Of the approximately 25 pools SPNI monitors, 17 are either almost completely dry or drying out rapidly. Usually, however, these pools don’t dry up until April.

“There have been winters in which little rain fell, and then the pools dried up earlier, usually around March,” said Dr. Ofri Gabay, an SPNI ecologist. “But this is the first time we’ve seen the process of drying up happen already in January.”

Most winter pools are small, but they house a rich variety of wildlife, including crustaceans and amphibians. Some of these species require the pools so they can complete their life cycle. Amphibians, for instance, lay eggs in the pools and develop as tadpoles in it; only afterward do they leave and complete their development into adulthood on land.

“This dryness can harm the entire life cycle,” Gabay said. “We’ve already seen tadpoles that dehydrated in several pools.”

The Israel Nature and Parks Authority hasn’t yet conducted its own survey of the pools. But Dr. Dana Milstein, an ecologist with the authority, said large pools on the coastal plain did fill up since they have relatively large drainage basins, and received a great deal of water during December’s big storm.

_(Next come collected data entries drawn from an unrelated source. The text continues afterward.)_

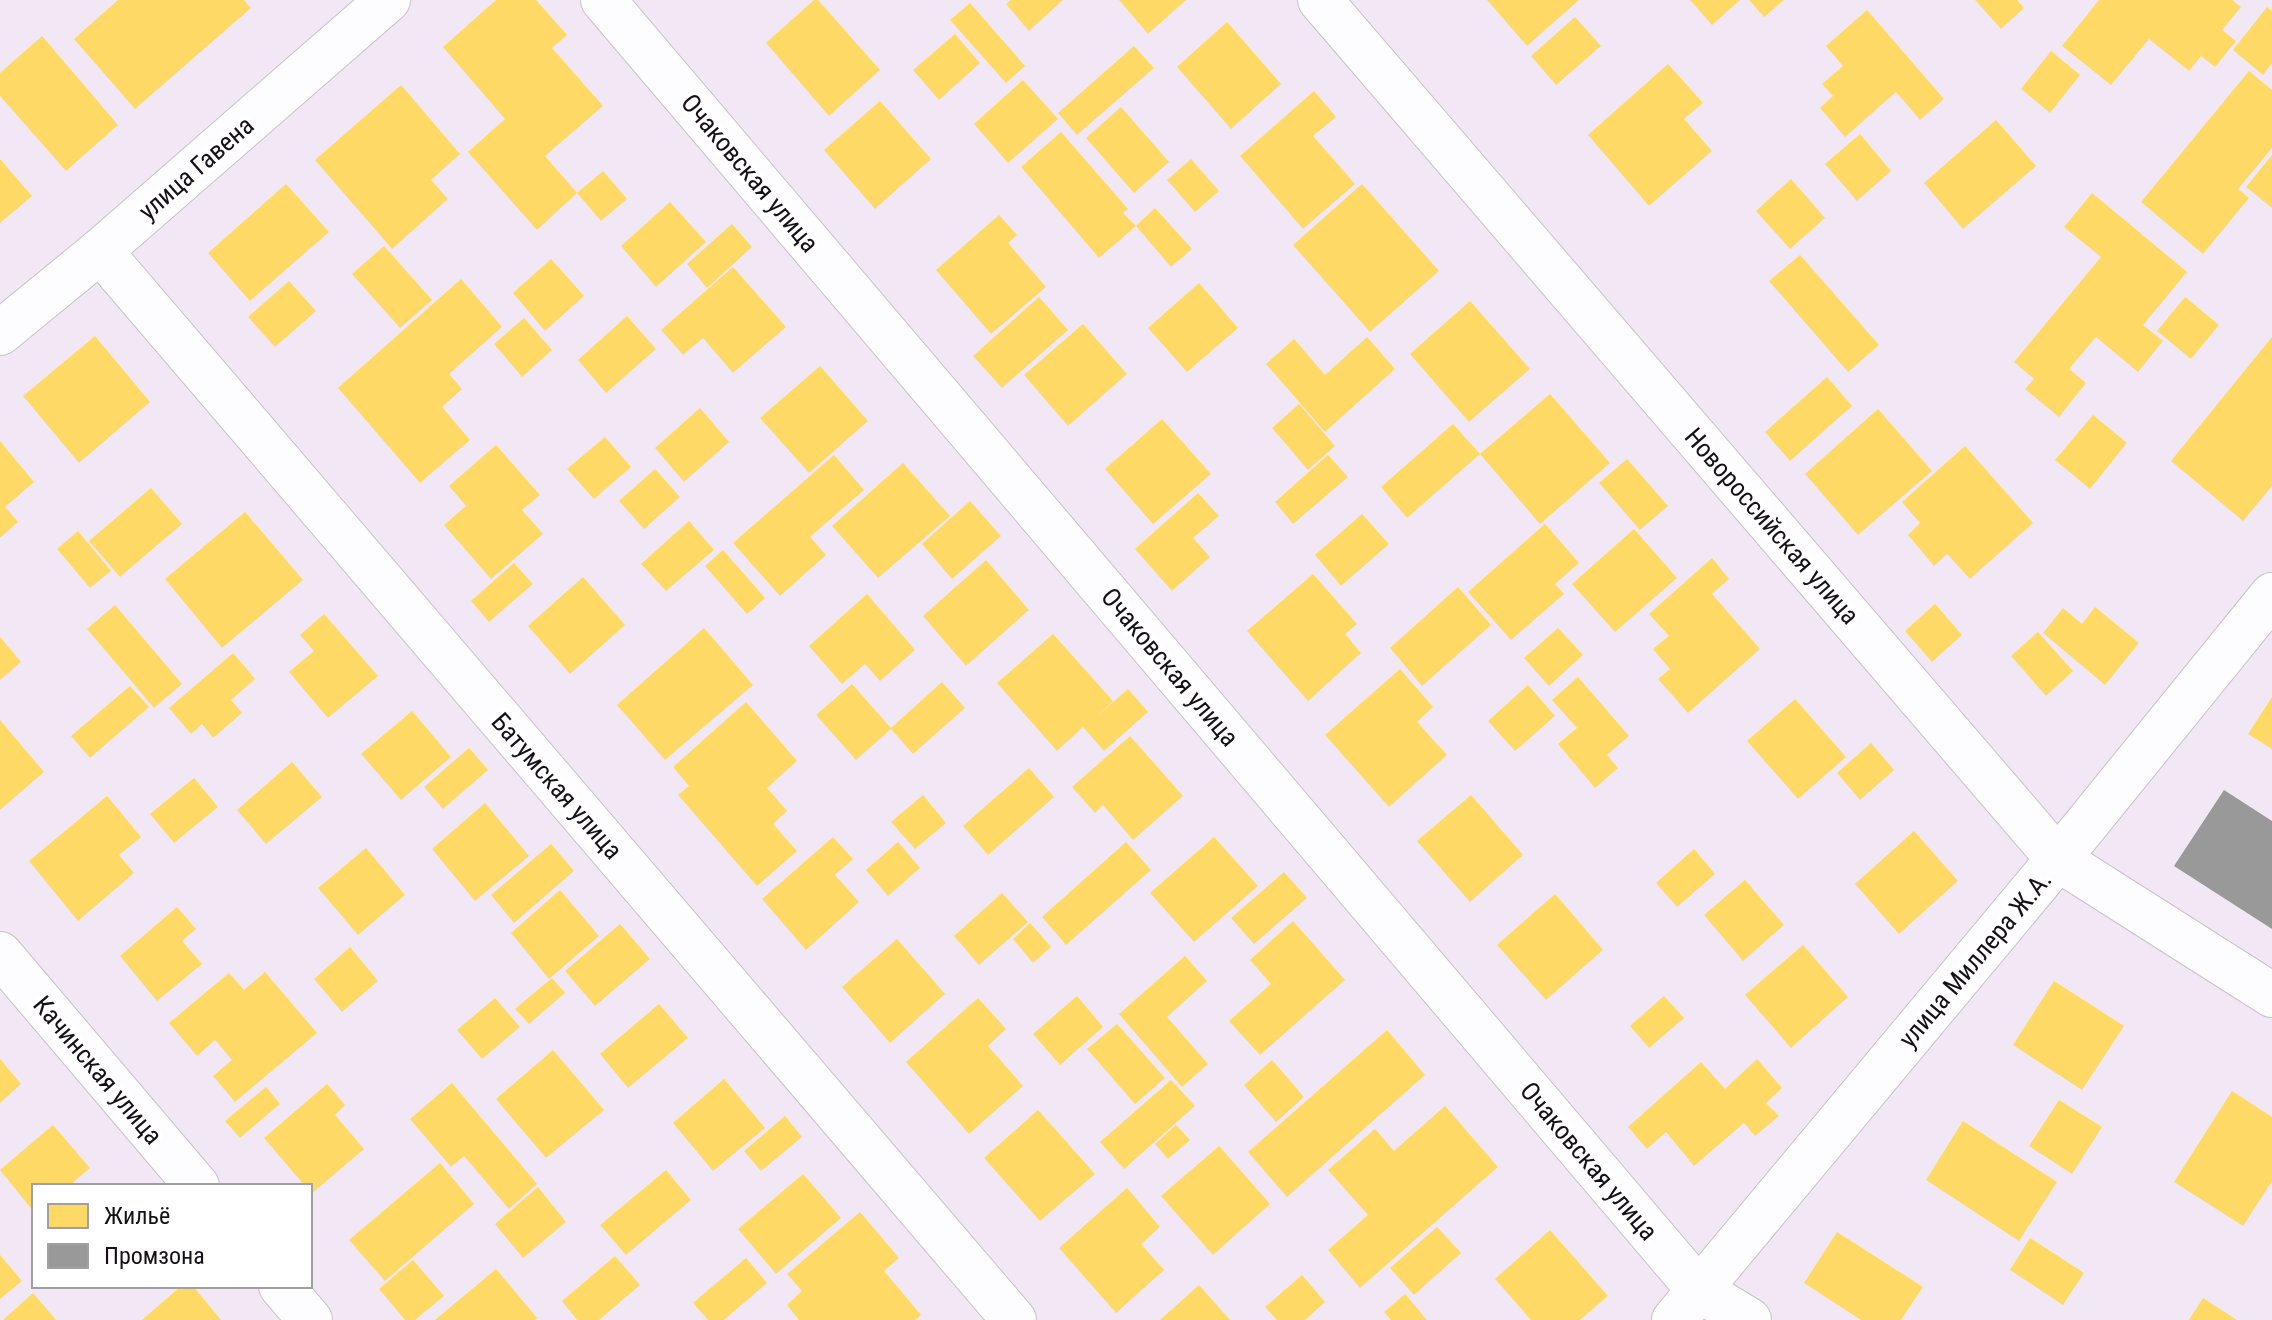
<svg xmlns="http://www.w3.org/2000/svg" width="2272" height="1320" viewBox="0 0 2272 1320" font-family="'Roboto Condensed',sans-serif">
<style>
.homes{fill:#ffd966}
.industry{fill:#999}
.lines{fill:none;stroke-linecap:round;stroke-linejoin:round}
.minor-casing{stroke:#c9c1cb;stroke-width:46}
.tertiary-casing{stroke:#c9c1cb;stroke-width:46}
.minor{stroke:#fdfcfe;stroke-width:44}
.tertiary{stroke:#fdfcfe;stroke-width:44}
.labels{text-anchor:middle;stroke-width:8;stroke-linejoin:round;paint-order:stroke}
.street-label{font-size:26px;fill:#150f17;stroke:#fff}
</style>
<rect width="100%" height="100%" fill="#f2e8f5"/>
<path class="homes" d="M 118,0 L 244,0 L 251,8 L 135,109 L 74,39 Z
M 496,0 L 536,0 L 567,35 L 552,48 L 603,106 L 545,156 L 577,193 L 537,230 L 468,152 L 505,119 L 443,47 Z
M 814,0 L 818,0 L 880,70 L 829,116 L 766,43 Z
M 1011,0 L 1063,0 L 1029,31 L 1006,4 Z
M 1119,0 L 1186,0 L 1148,34 Z
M 1487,0 L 1579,0 L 1527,46 Z
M 1690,0 L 1740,0 L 1712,25 Z
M 1749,0 L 1784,0 L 1764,17 Z
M 1975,0 L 2017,0 L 2024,8 L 2001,29 Z
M 2099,0 L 2232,0 L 2241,7 L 2222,30 L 2236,41 L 2215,67 L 2201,56 L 2189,71 L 2149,39 L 2111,85 L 2062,46 Z
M 970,3 L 1025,66 L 1006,83 L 950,20 Z
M 2267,7 L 2272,11 L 2272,63 L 2263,75 L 2233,50 Z
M 1867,10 L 1944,99 L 1920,120 L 1896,92 L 1845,137 L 1820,108 L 1833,96 L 1822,84 L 1843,66 L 1826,46 Z
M 1575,17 L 1601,46 L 1556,85 L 1531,56 Z
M 1227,22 L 1281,84 L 1231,129 L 1177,67 Z
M 955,34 L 980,63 L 939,100 L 913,70 Z
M 42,36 L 118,125 L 66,171 L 0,96 L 0,73 Z
M 1134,46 L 1154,68 L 1077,135 L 1058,113 Z
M 2051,51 L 2080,75 L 2050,113 L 2021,89 Z
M 1668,64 L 1703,103 L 1684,119 L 1712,151 L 1649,206 L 1588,135 Z
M 2249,71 L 2272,90 L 2272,148 L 2238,189 L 2249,198 L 2203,254 L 2141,202 Z
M 1023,80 L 1058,119 L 1008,163 L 974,124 Z
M 401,85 L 460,154 L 431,180 L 448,199 L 392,249 L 315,160 Z
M 1314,91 L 1336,117 L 1313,136 L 1355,184 L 1303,229 L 1240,156 Z
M 880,101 L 931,159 L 875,209 L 824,150 Z
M 1121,107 L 1169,162 L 1134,193 L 1086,138 Z
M 1996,120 L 2036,166 L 1963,229 L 1924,183 Z
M 1061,132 L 1128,209 L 1123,213 L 1136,226 L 1099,258 L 1021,167 Z
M 1860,134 L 1891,171 L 1857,201 L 1825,164 Z
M 2272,155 L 2272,208 L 2246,187 Z
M 0,159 L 32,196 L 0,223 Z
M 1191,159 L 1219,191 L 1195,212 L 1167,180 Z
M 603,171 L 627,199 L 601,221 L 577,193 Z
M 1791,179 L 1825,218 L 1790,249 L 1756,211 Z
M 286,184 L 329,232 L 250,301 L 208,253 Z
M 1362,184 L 1439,271 L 1370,332 L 1293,245 Z
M 2092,193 L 2187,272 L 2143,325 L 2163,341 L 2138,372 L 2096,337 L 2069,369 L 2086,383 L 2059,417 L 2025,389 L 2034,379 L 2014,362 L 2101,257 L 2064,227 Z
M 670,202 L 706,242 L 656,287 L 621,246 Z
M 1155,208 L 1192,249 L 1171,267 L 1136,226 Z
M 999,215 L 1017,235 L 1008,243 L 1046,287 L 991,334 L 936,270 Z
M 732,224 L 752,247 L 707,288 L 687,264 Z
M 384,246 L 432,300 L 400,328 L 352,274 Z
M 1800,255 L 1879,345 L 1848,372 L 1769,281 Z
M 551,259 L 584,296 L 545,331 L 513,293 Z
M 733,267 L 786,327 L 733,373 L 703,338 L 683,355 L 661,330 Z
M 461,279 L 502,327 L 449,374 L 462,389 L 442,407 L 470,440 L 420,483 L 338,388 Z
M 289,281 L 316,311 L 275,347 L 248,317 Z
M 1199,283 L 1238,328 L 1187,372 L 1148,328 Z
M 1039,297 L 1068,330 L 1002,388 L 973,356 Z
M 2185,297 L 2219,325 L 2191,359 L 2157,331 Z
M 1470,301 L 1530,369 L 1469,422 L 1410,354 Z
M 627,316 L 656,349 L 606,393 L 578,360 Z
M 524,318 L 552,350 L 522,377 L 494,344 Z
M 1083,324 L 1127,374 L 1068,426 L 1024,375 Z
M 95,336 L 150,402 L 79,463 L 23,396 Z
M 1367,337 L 1395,369 L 1325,432 L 1266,364 L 1294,339 L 1325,375 Z
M 2272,337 L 2272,486 L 2243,521 L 2171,461 Z
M 820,366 L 868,421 L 809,473 L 760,418 Z
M 1827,377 L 1852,406 L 1790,461 L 1765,432 Z
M 1550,394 L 1610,463 L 1540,524 L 1480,454 Z
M 1299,404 L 1335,446 L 1308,470 L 1272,428 Z
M 700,408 L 729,442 L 684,482 L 655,448 Z
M 1878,409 L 1932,471 L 1858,535 L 1805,474 Z
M 2093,415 L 2127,443 L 2090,489 L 2055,460 Z
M 1162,419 L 1211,474 L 1153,524 L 1105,469 Z
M 1453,424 L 1480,454 L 1407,518 L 1381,487 Z
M 605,437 L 631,467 L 594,499 L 567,469 Z
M 0,441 L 34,482 L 5,507 L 18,522 L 0,538 Z
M 496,445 L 540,495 L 522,510 L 543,534 L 491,579 L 444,525 L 466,506 L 449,486 Z
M 1965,446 L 2033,523 L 1970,579 L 1947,554 L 1934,566 L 1908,535 L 1920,523 L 1902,502 Z
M 834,455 L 864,490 L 810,537 L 826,555 L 780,596 L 733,543 Z
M 1328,455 L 1348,477 L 1293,524 L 1275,502 Z
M 1627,459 L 1668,506 L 1640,530 L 1599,483 Z
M 903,463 L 950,516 L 878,578 L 832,526 Z
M 655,469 L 680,497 L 644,529 L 619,501 Z
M 151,488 L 182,524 L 120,577 L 89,541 Z
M 1198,493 L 1219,516 L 1193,538 L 1210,557 L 1172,591 L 1135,549 Z
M 970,501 L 1001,536 L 952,579 L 922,544 Z
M 245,512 L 303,580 L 222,648 L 165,579 Z
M 1362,514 L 1389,544 L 1341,586 L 1315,555 Z
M 689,521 L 714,550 L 666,591 L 641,564 Z
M 1545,524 L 1579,563 L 1555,584 L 1564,594 L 1511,640 L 1468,592 Z
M 1634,529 L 1677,578 L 1615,632 L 1572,584 Z
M 78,531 L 111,571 L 90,588 L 57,549 Z
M 723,550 L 765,598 L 747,614 L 705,566 Z
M 1712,558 L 1729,579 L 1712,594 L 1760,649 L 1688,713 L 1658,679 L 1670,669 L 1653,649 L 1669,636 L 1649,614 Z
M 986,560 L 1029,610 L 966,666 L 923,616 Z
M 514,563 L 533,584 L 489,622 L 471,601 Z
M 1313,574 L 1357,624 L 1345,634 L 1361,653 L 1308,701 L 1247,631 Z
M 583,577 L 625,625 L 570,674 L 528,626 Z
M 1458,587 L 1491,625 L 1422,686 L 1390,648 Z
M 867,594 L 915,650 L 880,681 L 865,664 L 842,684 L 809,646 Z
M 1935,604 L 1962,635 L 1932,662 L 1905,631 Z
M 115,605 L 182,684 L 154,708 L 87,629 Z
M 2095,607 L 2139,643 L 2105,685 L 2043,633 L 2063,608 L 2082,624 Z
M 324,614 L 378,676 L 328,718 L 289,672 L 314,651 L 300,635 Z
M 704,628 L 753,685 L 665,760 L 617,705 Z
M 1558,628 L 1583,655 L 1549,686 L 1524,658 Z
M 2038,632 L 2073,671 L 2046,696 L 2011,656 Z
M 1053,634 L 1113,701 L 1096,717 L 1128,689 L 1148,712 L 1104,751 L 1083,727 L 1057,751 L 997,683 Z
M 0,637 L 21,662 L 0,680 Z
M 233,653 L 255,679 L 231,700 L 242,713 L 213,738 L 202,724 L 191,734 L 169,708 Z
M 1400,669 L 1433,707 L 1417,722 L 1447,755 L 1389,807 L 1325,735 Z
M 1578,677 L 1629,736 L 1607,755 L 1618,768 L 1595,788 L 1558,744 L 1577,728 L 1552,700 Z
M 942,682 L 965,708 L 913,754 L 891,729 L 856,760 L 816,715 L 852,684 L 891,728 Z
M 1528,685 L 1555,716 L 1515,751 L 1488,721 Z
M 130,686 L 149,707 L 90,758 L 71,736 Z
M 2272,697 L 2272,749 L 2248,734 Z
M 1795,699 L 1846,757 L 1798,799 L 1747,741 Z
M 746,702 L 797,761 L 767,788 L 787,811 L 773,824 L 797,851 L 757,886 L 678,795 L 689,786 L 673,767 Z
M 412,711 L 451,757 L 401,800 L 361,754 Z
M 0,720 L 44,772 L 0,810 Z
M 1130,736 L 1183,796 L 1133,840 L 1103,805 L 1095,813 L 1072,787 Z
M 1871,743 L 1894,770 L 1860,800 L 1837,773 Z
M 469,748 L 488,770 L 443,809 L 424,787 Z
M 292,762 L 322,797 L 266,844 L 237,810 Z
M 1029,768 L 1054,797 L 988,855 L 963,826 Z
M 194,778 L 218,807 L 174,843 L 150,814 Z
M 923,795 L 946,823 L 915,849 L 891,822 Z
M 1471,795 L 1523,855 L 1470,902 L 1417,841 Z
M 107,796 L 141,837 L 119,855 L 134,873 L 78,921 L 29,861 Z
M 485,803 L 529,856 L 475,901 L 432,849 Z
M 1914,831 L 1958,881 L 1899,934 L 1855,884 Z
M 833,837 L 853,859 L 835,875 L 859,902 L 806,950 L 762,899 Z
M 1214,837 L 1258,886 L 1194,942 L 1150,893 Z
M 898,842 L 920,868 L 888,896 L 866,870 Z
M 1126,842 L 1151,870 L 1066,945 L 1042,917 Z
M 551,844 L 574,871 L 514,923 L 491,895 Z
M 366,848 L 405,895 L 358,935 L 318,888 Z
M 1694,849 L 1715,874 L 1677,907 L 1656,883 Z
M 1284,872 L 1307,898 L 1254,944 L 1231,918 Z
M 1745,880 L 1784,925 L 1743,961 L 1704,915 Z
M 560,890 L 599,936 L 549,979 L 511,933 Z
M 1002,893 L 1028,922 L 979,965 L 954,936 Z
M 1555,894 L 1603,950 L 1546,1000 L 1497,945 Z
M 177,907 L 196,929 L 182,941 L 202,964 L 157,1001 L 120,956 Z
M 1293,921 L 1345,980 L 1260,1055 L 1229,1021 L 1271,984 L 1250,960 Z
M 1030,923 L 1051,947 L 1033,963 L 1013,939 Z
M 620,924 L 650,959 L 595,1006 L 565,971 Z
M 897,939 L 945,994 L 890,1043 L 842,987 Z
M 1803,945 L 1848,997 L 1791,1048 L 1745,995 Z
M 350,947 L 378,981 L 342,1012 L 314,979 Z
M 1185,956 L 1207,981 L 1167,1017 L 1208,1064 L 1182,1087 L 1119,1014 Z
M 265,972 L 317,1033 L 235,1102 L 213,1076 L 232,1060 L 215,1040 L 197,1056 L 169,1023 L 229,973 L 244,990 Z
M 552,978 L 565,993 L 529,1024 L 515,1009 Z
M 2054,981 L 2124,1026 L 2082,1090 L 2013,1045 Z
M 1077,996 L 1103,1027 L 1060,1065 L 1033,1034 Z
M 1664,996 L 1684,1018 L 1649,1048 L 1630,1026 Z
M 495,998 L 520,1027 L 482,1059 L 457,1030 Z
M 978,998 L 1006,1029 L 988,1046 L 1023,1086 L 969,1134 L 906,1062 Z
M 659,1004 L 688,1038 L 628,1088 L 600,1054 Z
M 1117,1024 L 1165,1078 L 1135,1104 L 1087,1049 Z
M 1387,1030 L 1425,1075 L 1287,1197 L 1248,1152 Z
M 553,1050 L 604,1110 L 546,1158 L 496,1099 Z
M 0,1059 L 21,1084 L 0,1103 Z
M 1757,1059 L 1782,1088 L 1766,1103 L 1779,1116 L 1755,1136 L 1744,1123 L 1694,1166 L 1666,1132 L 1647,1149 L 1628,1127 L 1701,1062 L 1725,1089 Z
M 1272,1060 L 1304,1097 L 1276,1122 L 1244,1085 Z
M 724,1079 L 765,1128 L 713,1171 L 673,1123 Z
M 1171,1080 L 1195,1106 L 1124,1169 L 1100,1142 Z
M 452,1083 L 537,1184 L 509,1209 L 464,1156 L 451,1167 L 410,1119 Z
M 327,1084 L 345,1105 L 335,1115 L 364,1149 L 311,1194 L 310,1186 L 305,1186 L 264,1138 Z
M 266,1087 L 280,1104 L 240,1138 L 225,1121 Z
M 2232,1091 L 2272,1117 L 2272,1181 L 2243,1226 L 2174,1182 Z
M 2059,1100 L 2102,1127 L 2072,1174 L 2029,1146 Z
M 1445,1106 L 1498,1167 L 1360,1288 L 1328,1250 L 1368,1215 L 1328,1170 L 1375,1129 L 1394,1151 Z
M 1038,1110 L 1095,1174 L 1040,1221 L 984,1158 Z
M 785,1116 L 802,1137 L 761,1171 L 744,1151 Z
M 1963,1121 L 2057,1182 L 2019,1241 L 1926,1180 Z
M 53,1125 L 90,1168 L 69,1186 L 34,1186 L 34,1212 L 0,1170 Z
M 1176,1125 L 1190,1140 L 1168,1159 L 1155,1144 Z
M 1219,1146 L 1270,1204 L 1213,1255 L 1161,1196 Z
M 440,1163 L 474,1204 L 385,1281 L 349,1240 Z
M 666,1170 L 691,1200 L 626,1255 L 600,1225 Z
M 803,1174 L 841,1218 L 776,1274 L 738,1229 Z
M 538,1187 L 566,1222 L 523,1258 L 495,1224 Z
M 1127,1188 L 1160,1227 L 1141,1244 L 1164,1270 L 1116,1313 L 1059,1248 Z
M 860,1212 L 899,1258 L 884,1271 L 921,1315 L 915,1320 L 799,1320 L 787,1305 L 802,1291 L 787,1274 Z
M 1437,1227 L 1461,1253 L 1414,1295 L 1390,1268 Z
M 1550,1230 L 1608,1296 L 1580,1320 L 1531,1320 L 1495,1279 Z
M 1837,1232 L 1923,1287 L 1901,1320 L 1861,1320 L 1804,1283 Z
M 2030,1238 L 2084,1273 L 2063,1305 L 2010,1270 Z
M 0,1255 L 22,1281 L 0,1299 Z
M 615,1256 L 640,1285 L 599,1320 L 577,1320 L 562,1301 Z
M 746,1258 L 767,1283 L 724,1320 L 708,1320 L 693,1303 Z
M 413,1260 L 444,1296 L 415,1320 L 405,1320 L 379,1289 Z
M 496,1269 L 537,1318 L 535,1320 L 435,1320 Z
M 1302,1275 L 1325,1302 L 1305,1320 L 1277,1320 L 1265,1307 Z
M 1199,1285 L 1230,1320 L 1160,1320 Z
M 181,1286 L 193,1286 L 221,1320 L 142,1320 Z
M 33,1293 L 56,1320 L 3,1320 Z
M 1405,1294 L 1427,1320 L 1391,1320 L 1384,1312 Z
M 2203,1298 L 2237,1320 L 2189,1320 Z"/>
<path class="industry" d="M 2224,790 L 2272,821 L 2272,929 L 2174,866 Z"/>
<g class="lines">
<g class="minor-casing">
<path id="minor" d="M 603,0 L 1698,1289 L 1749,1320
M 1320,0 L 2058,859 L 2272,995
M 100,251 L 1014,1320
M 0,954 L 197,1186
M 281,1286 L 310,1320
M 1674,1320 L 2058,859 L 2272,595"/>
</g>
<g class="tertiary-casing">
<path id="tertiary" d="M 0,333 L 100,251 L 388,0"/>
</g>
<use href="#minor" class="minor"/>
<use href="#tertiary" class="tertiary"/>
</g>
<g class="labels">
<g class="street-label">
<text transform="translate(196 168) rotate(-41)" y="9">улица Гавена</text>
<text transform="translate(750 173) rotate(50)" y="9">Очаковская улица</text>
<text transform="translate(1772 526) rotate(49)" y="9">Новороссийская улица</text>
<text transform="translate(1170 667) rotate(50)" y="9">Очаковская улица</text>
<text transform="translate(557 786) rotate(49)" y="9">Батумская улица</text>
<text transform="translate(1975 959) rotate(-50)" y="9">улица Миллера Ж.А.</text>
<text transform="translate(98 1070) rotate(50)" y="9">Качинская улица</text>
<text transform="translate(1589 1161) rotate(50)" y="9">Очаковская улица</text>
</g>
</g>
<rect x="32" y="1184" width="280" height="104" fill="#ffffff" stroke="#a19fa2" stroke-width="2"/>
<rect x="48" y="1204" width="40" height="24" fill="#ffd966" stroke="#a19fa2" stroke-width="2"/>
<text x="104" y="1224" font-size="24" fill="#150f17">Жильё</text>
<rect x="48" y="1244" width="40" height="24" fill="#999999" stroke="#a19fa2" stroke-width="2"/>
<text x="104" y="1264" font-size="24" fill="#150f17">Промзона</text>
</svg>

“The situation of the smaller pools is more difficult, and it’s worrying, especially in the north, which got less rain than the central region,” she said. And the problem will only get worse if the coming weeks don’t bring rain.

The long-term implications of the pools drying out aren’t clear. Milstein and Gabay both noted that droughts lasting several years aren’t uncommon in the Middle East, and the species that live around winter pools are adapted to this situation. But species that are already in danger of extinction and have especially long life cycles, like the Eastern Spadefoot toad, could be at risk, they noted.